Le syndicat des copropriétaires et M. [X] versent aux débats de nombreux éléments justifiant que l'ensemble des trois copropriétaires (M. [X], Mme [R] et Mme [G]) sont désormais d'accord sur les modalités de gestion de l'immeuble :
- les procès-verbaux d'assemblée générale des 14 avril 2022 et du 31 mars 2023 font apparaître que l'ensemble des résolutions ont été votées à l'unanimité,
- dans son courrier adressé le 5 juillet 2022 à l'administrateur provisoire, Mme [G] exposait notamment : 'je vous confirme mon vote et ma volonté de désigner M. [X] en tant que syndic au sein de la copropriété. Ce vote est unanime et en pleine conscience : depuis l'achat de mon local commercial, M. [X] a toujours fait preuve d'une implication sans faille dans la gestion de la copropriété. Il s'investit énormément et gère la répartition des charges, leurs paiements, l'entretien...',
- Mme [R] mentionnait dans son avis défavorable au projet de décision de l'administrateur provisoire du 12 septembre 2022 d'engager une action en justice à l'encontre de M. [X] si celui-ci ne lui remettait pas les pièces comptables et financières de la copropriété : 'Depuis la fin d'année 2021, le local commercial de M. [N] a été vendu à une nouvelle propriétaire. La copropriété a retrouvé un fonctionnement normal, paisible et sain.'.
Ainsi que susmentionné, M. [X] a été désigné syndic bénévole de la copropriété.

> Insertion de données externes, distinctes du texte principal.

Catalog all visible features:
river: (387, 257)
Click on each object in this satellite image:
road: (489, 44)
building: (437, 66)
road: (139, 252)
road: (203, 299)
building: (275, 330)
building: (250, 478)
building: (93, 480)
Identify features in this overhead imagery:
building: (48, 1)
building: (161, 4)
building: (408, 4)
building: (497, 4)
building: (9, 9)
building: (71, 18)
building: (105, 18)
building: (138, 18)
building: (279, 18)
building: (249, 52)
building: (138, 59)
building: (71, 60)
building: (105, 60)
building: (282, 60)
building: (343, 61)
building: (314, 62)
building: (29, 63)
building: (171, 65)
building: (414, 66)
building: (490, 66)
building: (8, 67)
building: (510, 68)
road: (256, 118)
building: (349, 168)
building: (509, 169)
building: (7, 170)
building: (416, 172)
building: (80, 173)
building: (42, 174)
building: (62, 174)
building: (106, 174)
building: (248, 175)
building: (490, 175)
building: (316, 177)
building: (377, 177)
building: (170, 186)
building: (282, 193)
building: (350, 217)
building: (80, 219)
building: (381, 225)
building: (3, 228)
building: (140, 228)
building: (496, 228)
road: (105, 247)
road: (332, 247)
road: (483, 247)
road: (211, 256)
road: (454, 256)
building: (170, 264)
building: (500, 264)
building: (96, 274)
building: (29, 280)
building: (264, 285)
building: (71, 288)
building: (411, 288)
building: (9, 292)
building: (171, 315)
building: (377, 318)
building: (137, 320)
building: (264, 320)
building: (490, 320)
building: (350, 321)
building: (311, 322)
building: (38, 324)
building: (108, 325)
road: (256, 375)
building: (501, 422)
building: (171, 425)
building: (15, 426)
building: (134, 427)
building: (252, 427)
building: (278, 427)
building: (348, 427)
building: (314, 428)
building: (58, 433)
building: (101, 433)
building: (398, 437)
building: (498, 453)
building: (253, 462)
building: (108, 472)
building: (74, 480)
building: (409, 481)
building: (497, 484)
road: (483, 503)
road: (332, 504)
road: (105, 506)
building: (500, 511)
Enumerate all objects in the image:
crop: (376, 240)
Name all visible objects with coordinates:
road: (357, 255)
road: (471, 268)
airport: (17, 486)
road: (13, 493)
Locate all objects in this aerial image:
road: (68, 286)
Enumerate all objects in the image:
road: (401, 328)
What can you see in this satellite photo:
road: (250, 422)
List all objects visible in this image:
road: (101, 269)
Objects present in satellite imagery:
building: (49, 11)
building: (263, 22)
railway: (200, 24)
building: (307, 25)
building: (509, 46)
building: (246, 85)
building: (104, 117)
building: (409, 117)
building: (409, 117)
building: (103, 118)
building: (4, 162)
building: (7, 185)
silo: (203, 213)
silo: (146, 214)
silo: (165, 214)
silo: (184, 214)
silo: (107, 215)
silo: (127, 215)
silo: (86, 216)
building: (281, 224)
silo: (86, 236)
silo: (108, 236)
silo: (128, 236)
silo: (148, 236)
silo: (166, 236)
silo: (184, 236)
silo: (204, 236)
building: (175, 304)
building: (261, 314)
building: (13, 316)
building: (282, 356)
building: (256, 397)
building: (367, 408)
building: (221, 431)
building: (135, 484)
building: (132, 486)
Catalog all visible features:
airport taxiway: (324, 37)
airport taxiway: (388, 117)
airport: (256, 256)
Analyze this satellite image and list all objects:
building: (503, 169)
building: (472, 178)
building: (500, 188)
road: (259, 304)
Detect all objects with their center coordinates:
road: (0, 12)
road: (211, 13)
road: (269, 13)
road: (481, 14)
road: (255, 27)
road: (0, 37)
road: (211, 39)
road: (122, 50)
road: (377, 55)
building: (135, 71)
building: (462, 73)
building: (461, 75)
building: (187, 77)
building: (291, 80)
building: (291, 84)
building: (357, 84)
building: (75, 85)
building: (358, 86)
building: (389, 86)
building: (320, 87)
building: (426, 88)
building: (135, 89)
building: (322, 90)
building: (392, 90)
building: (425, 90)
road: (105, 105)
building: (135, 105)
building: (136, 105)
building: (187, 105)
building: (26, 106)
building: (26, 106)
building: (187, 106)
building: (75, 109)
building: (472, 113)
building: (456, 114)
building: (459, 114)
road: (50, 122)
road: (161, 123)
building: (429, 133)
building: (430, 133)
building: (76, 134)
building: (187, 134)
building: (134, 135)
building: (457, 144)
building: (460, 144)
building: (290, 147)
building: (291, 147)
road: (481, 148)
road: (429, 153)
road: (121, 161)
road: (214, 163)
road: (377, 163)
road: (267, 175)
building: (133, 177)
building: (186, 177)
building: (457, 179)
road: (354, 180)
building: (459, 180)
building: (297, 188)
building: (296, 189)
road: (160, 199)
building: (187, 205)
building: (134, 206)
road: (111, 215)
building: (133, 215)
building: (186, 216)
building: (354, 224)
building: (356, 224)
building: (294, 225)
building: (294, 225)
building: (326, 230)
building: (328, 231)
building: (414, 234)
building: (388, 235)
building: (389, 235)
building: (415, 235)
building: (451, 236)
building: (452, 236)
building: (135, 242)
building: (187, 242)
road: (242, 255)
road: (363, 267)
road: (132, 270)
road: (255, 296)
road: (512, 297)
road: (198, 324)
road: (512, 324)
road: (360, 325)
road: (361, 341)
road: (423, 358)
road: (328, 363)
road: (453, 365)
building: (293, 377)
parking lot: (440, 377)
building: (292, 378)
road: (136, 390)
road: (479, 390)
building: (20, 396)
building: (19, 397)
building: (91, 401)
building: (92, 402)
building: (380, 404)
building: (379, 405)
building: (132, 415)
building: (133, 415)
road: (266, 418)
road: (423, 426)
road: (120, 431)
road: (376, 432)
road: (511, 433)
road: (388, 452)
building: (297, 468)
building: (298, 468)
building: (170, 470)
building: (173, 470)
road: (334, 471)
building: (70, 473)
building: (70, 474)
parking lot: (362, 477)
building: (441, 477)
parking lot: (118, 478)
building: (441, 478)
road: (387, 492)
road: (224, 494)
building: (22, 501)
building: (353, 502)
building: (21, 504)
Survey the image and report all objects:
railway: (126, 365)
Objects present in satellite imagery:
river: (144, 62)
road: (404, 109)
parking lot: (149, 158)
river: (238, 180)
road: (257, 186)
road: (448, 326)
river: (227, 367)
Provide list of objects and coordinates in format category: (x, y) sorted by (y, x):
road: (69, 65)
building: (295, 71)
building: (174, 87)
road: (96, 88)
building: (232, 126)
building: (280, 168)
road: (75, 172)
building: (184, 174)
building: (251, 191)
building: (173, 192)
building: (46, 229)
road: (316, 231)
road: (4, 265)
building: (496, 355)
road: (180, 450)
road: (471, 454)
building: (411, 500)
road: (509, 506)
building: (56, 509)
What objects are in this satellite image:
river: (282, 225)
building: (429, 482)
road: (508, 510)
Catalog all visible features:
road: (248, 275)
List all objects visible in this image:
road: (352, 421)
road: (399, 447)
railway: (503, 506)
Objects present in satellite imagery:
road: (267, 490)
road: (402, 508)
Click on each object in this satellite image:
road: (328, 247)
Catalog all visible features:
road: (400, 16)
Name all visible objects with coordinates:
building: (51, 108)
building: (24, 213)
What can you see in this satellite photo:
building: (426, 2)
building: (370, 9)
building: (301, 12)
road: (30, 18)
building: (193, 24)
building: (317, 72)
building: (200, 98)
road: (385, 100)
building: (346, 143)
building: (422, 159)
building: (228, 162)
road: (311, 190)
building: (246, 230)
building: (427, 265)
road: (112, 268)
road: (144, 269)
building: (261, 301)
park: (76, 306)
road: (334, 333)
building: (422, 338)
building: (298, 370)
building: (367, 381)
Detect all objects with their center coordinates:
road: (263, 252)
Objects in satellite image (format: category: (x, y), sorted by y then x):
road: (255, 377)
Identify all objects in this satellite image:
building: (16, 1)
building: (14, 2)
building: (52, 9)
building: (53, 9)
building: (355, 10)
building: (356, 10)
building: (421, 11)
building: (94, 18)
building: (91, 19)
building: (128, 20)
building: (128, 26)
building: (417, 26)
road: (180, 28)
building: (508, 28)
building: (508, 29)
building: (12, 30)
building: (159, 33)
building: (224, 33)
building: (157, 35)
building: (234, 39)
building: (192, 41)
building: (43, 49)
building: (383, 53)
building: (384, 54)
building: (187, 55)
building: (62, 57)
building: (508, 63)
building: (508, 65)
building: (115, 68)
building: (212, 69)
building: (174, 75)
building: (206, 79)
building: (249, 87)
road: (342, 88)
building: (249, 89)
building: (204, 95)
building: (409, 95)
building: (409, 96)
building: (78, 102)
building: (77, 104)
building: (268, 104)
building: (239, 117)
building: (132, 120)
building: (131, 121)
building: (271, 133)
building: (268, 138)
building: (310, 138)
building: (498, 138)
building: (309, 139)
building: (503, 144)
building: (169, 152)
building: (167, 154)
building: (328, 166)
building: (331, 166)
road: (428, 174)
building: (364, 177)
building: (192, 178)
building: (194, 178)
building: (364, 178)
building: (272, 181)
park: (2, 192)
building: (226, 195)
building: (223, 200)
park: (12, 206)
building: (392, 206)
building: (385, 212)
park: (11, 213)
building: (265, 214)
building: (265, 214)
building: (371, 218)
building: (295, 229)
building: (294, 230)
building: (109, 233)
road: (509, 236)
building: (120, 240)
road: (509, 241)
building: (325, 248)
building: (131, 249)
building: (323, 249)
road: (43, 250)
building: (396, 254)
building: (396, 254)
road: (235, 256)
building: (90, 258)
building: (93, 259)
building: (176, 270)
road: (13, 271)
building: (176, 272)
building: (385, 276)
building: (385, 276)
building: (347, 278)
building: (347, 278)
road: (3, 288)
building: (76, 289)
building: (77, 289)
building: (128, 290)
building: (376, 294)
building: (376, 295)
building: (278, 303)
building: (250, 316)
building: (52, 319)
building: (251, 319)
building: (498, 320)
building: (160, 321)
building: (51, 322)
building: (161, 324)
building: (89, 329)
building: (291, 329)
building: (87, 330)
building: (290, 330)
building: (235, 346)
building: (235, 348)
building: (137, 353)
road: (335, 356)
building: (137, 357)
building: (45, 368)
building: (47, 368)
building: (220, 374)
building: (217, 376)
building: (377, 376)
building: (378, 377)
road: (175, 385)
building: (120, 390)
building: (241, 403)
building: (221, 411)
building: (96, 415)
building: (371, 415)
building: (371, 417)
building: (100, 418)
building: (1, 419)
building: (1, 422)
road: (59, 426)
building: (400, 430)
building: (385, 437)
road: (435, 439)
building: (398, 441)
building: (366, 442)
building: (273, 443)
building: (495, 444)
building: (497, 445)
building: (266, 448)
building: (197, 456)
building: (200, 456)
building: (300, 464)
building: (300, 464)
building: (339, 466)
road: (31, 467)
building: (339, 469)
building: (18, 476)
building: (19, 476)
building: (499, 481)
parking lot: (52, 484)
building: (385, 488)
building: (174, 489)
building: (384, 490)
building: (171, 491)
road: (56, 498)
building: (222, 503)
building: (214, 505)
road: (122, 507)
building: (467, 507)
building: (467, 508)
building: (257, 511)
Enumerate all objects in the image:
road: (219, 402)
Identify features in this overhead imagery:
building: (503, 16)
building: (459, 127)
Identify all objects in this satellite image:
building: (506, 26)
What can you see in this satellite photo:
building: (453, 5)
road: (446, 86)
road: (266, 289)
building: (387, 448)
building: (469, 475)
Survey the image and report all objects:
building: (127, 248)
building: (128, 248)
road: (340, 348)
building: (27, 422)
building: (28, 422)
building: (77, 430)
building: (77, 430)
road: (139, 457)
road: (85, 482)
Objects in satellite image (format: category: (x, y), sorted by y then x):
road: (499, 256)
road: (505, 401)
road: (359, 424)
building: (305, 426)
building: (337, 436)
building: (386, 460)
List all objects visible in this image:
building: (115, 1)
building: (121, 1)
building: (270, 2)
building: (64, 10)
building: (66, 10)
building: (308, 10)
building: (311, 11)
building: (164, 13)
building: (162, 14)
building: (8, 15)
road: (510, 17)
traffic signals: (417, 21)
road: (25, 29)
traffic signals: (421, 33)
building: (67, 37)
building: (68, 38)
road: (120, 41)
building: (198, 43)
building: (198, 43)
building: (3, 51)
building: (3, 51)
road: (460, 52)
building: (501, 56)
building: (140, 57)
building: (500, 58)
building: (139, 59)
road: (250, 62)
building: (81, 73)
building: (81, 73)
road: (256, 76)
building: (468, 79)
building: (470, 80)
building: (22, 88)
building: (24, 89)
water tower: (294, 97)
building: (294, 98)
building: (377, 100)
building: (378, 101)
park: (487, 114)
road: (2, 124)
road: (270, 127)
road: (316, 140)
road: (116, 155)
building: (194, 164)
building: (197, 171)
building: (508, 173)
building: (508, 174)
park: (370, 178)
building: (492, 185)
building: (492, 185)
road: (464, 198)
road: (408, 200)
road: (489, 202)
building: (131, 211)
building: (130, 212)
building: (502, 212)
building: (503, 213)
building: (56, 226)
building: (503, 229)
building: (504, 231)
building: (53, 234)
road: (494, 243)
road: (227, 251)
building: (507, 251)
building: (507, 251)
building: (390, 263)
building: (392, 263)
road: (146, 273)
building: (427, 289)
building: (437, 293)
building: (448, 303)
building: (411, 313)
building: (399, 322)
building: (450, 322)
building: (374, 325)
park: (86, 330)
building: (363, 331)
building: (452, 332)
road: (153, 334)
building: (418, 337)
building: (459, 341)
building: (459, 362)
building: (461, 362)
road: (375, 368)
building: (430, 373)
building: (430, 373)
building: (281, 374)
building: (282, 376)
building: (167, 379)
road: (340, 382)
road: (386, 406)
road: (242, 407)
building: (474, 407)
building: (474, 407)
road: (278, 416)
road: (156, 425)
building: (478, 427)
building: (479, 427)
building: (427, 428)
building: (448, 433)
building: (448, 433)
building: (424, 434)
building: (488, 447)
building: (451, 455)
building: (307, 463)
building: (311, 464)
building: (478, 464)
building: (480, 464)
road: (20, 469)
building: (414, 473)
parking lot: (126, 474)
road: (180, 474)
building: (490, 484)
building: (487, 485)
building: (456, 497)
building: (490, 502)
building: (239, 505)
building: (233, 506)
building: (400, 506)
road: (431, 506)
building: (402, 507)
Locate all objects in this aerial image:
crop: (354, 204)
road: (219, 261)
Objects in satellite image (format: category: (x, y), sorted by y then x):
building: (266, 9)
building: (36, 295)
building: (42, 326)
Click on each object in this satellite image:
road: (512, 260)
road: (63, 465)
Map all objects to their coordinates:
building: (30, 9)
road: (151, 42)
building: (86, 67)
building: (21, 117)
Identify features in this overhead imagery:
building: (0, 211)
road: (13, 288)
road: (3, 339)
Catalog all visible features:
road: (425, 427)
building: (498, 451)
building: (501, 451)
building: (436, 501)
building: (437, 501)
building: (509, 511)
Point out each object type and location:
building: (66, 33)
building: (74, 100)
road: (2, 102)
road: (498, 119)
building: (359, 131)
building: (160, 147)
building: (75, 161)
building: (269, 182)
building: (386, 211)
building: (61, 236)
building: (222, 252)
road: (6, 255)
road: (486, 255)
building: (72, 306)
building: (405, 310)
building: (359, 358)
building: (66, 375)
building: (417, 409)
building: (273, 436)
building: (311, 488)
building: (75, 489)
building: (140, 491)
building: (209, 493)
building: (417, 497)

Dès lors, rien ne démontre que l'équilibre financier du syndicat des copropriétaires est gravement compromis ou que le syndicat est dans l'impossibilité de pourvoir à la conservation de l'immeuble. L'ordonnance du 9 juin 2021 ordonnant la désignation d'un administrateur sera donc rétractée et l'ordonnance querellée sera infirmée.
Sur les demandes accessoires
Le syndicat des copropriétaires et M. [X] étant accueillis en leur recours, l'ordonnance sera infirmée en ses dispositions relatives aux frais irrépétibles et dépens de première instance.
Partie perdante, M. [N] devra supporter les dépens de première instance et d'appel qui seront recouvrés, s'agissant des dépens d'appel, avec distraction au bénéfice de l'avocat qui en a fait la demande.
Il serait par ailleurs inéquitable de laisser à M. [X] et au syndicat des copropriétaires la charge des frais irrépétibles. M. [N] sera en conséquence condamné à leur verser une somme globale de 4 000 euros sur le fondement de l'article 700 du code de procédure civile.
PAR CES MOTIFS
La cour statuant par arrêt contradictoire et en dernier ressort,
Infirme l'ordonnance querellée ;
Statuant à nouveau et y ajoutant,
Rétracte l'ordonnance rendue le 9 juin 2021 par le président du tribunal judiciaire de Versailles ;
Condamne M. [B] [N] à verser au syndicat des copropriétaires de l'immeuble [Adresse 1] et à M. [U] [X], ensemble, la somme de 4 000 euros sur le fondement de l'article 700 du code de procédure civile ;
Condamne M. [B] [N] aux dépens de première instance et d'appel, avec application au profit de l'avocat qui le demande des dispositions de l'article 699 du code de procédure civile pour les dépens d'appel.
Arrêt prononcé par mise à disposition au greffe de la cour, les parties en ayant été préalablement avisées dans les conditions prévues au deuxième alinéa de l'article 450 du code de procédure civile, signé par Madame Pauline DE ROCQUIGNY DU FAYEL, Conseiller faisant fonction de Président et par Madame Elisabeth TODINI, Greffier, auquel la minute de la décision a été remise par le magistrat signataire.